The two compounds still need years of refinement and clinical trials before they could be prescribed.

But the Massachusetts Institute of Technology (MIT) team behind it say AI could start a
“second golden age” in antibiotic discovery.

the MIT team have gone one step further by using generative AI to design antibiotics in
the first place for the sexually transmitted infection gonorrhoea and for potentially-
deadly MRSA (methicillin-resistant Staphylococcus aureus).

Their study interrogated 36 million compounds including those that either do not exist or have not yet been discovered.

Scientists trained the AI by giving it the chemical structure of known compounds
alongside data on whether they slow the growth of different species of bacteria.
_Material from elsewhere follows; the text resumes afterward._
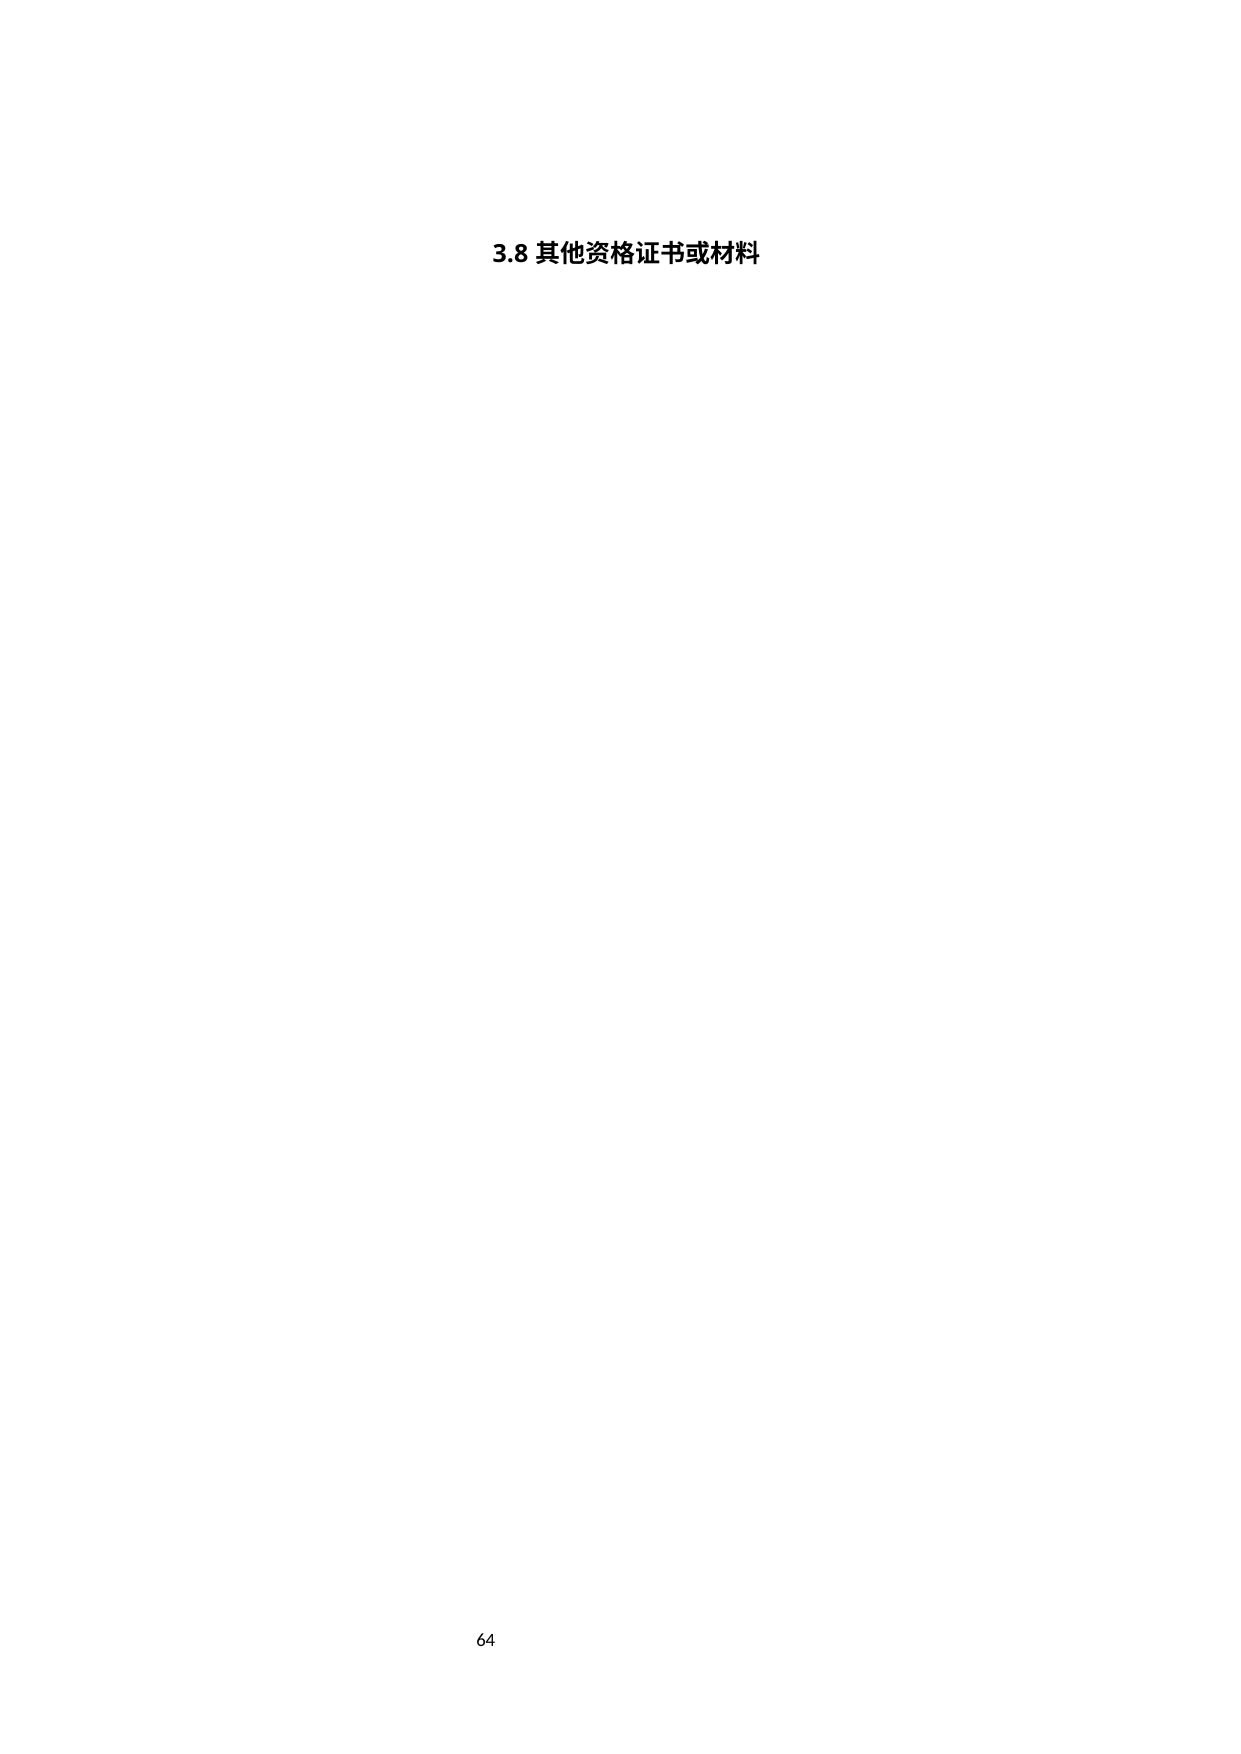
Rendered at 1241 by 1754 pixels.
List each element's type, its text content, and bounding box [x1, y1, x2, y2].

The AI then learns how bacteria are affected by different molecular structures, built of
atoms such as carbon, oxygen, hydrogen and nitrogen.

Two approaches were then tried to design new antibiotics with AI. The first identified a
promising starting point by searching through a library of millions of chemical
fragments, eight to 19 atoms in size, and built from there. The second gave the AI free
rein from the start.=

Rich Seidner August 15, 2025 12:07 PM

I’ve been a Schneier fan since God knows when …
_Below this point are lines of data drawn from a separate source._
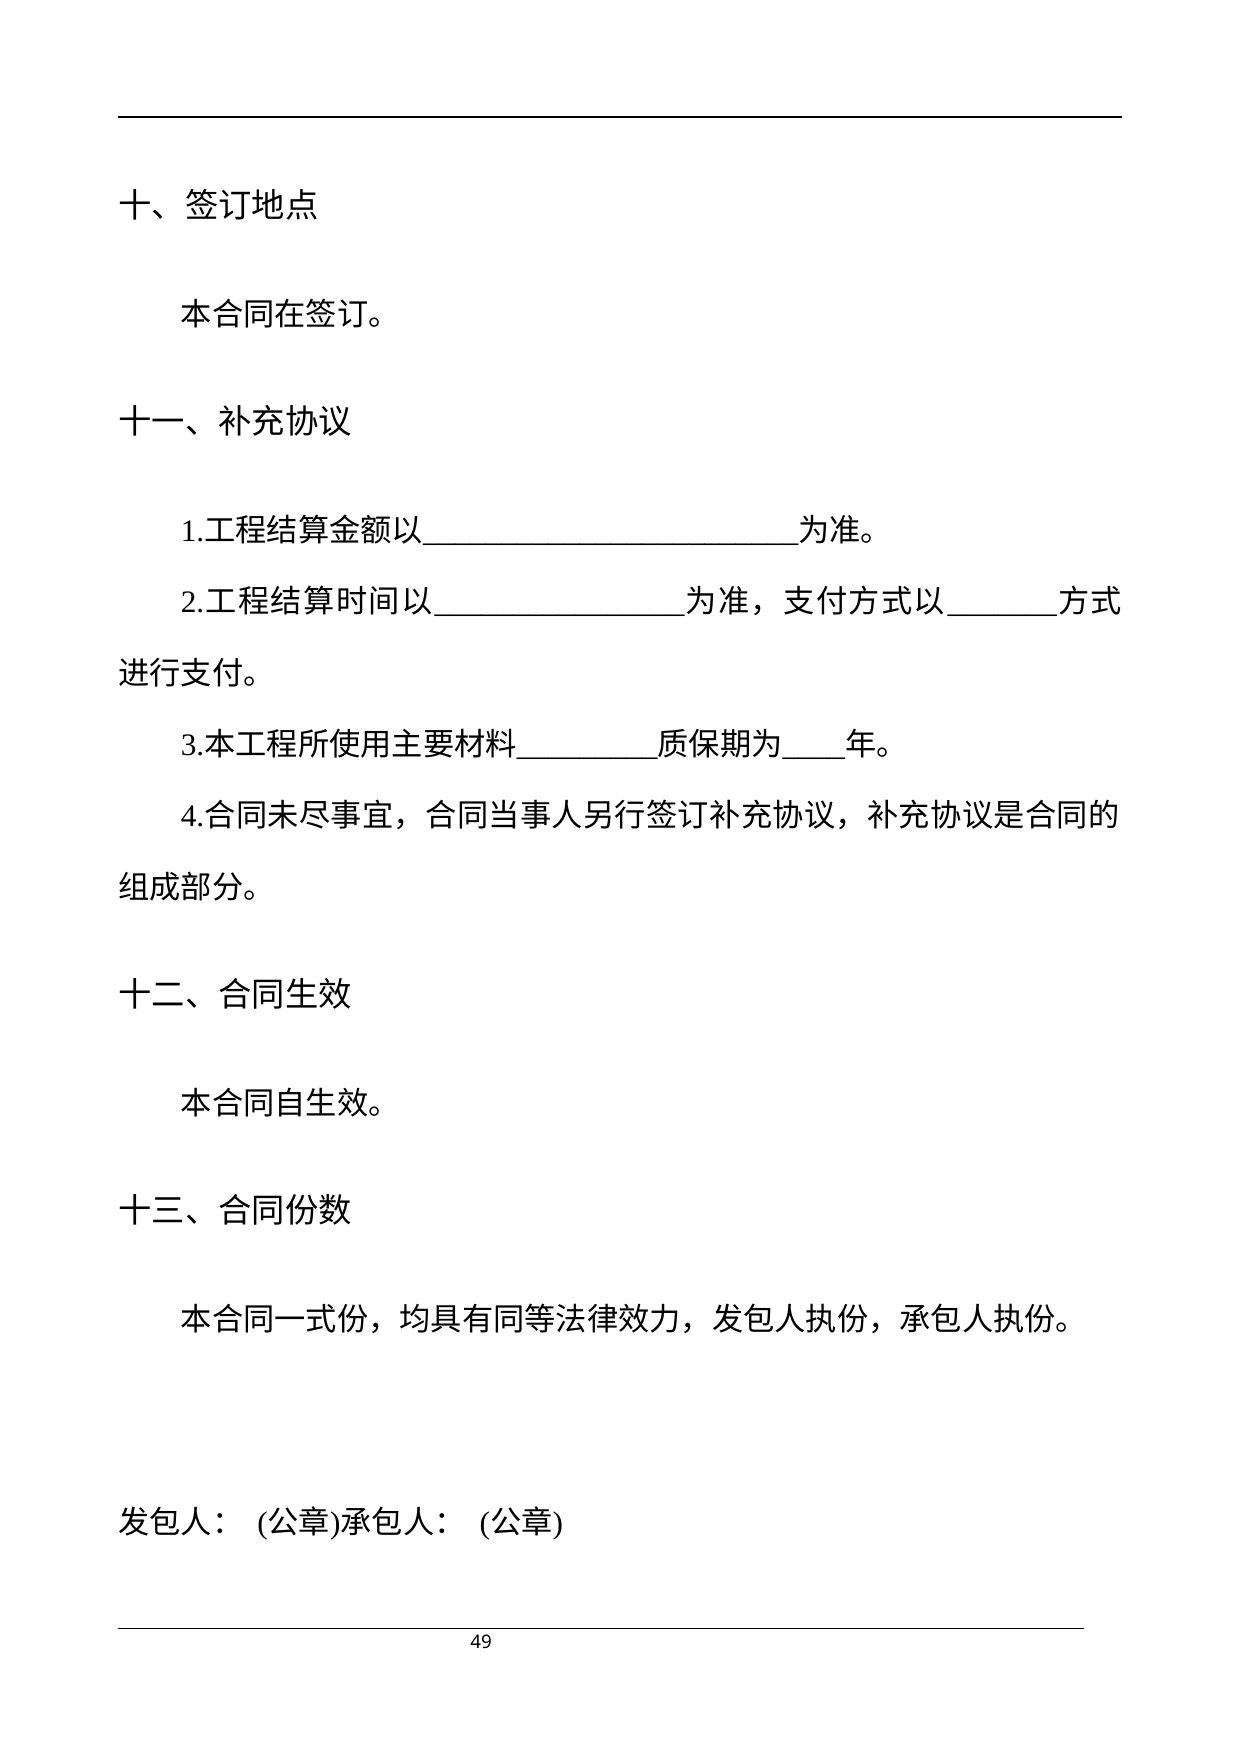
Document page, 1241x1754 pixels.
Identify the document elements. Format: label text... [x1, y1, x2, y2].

subtitle 十三、合同份数 [118, 1160, 1122, 1256]
text 4.合同未尽事宜，合同当事人另行签订补充协议，补充协议是合同的组成部分。 [118, 788, 1122, 909]
text 本合同一式份，均具有同等法律效力，发包人执份，承包人执份。 [118, 1293, 1122, 1341]
text 发包人： (公章)承包人： (公章) [118, 1495, 1122, 1543]
text 2.工程结算时间以________________为准，支付方式以_______方式进行支付。 [118, 575, 1122, 695]
text 1.工程结算金额以________________________为准。 [118, 504, 1122, 552]
text 3.本工程所使用主要材料_________质保期为____年。 [118, 718, 1122, 766]
text 本合同自生效。 [118, 1077, 1122, 1125]
subtitle 十、签订地点 [118, 155, 1122, 251]
subtitle 十二、合同生效 [118, 944, 1122, 1040]
text 本合同在签订。 [118, 288, 1122, 336]
subtitle 十一、补充协议 [118, 371, 1122, 467]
… but Clive Anderson’s comments, by themselves, are worth the read. Anyone who can mention Claude Shannon and Christiaan Huygens in one response to a query is fabulously more educated (and fun) than I’ll ever be.

Thank you, Clive.

Clive Robinson August 15, 2025 4:45 PM

@ Rich Seidner,

With regards,

“Apologies for goofing up Clive’s surname”

As they say,

“Worse things happen at sea”

(Including getting all the teeth down one side of my face getting their roots fractured when the dingy I was racing in got caught by an unexpected squall and the boom smashed me in the face and not only knocked me out it knocked me out of the boat… Luckily I was wearing a self inflating life jacket that kept me floating on my back).

But I can guess why you made the error…

https://en.wikipedia.org/wiki/Clive_Anderson

But it’s not really me you should apologize to, Mr Anderson was a practicing barrister 😱

Though I suspect he would see an amusing side to it.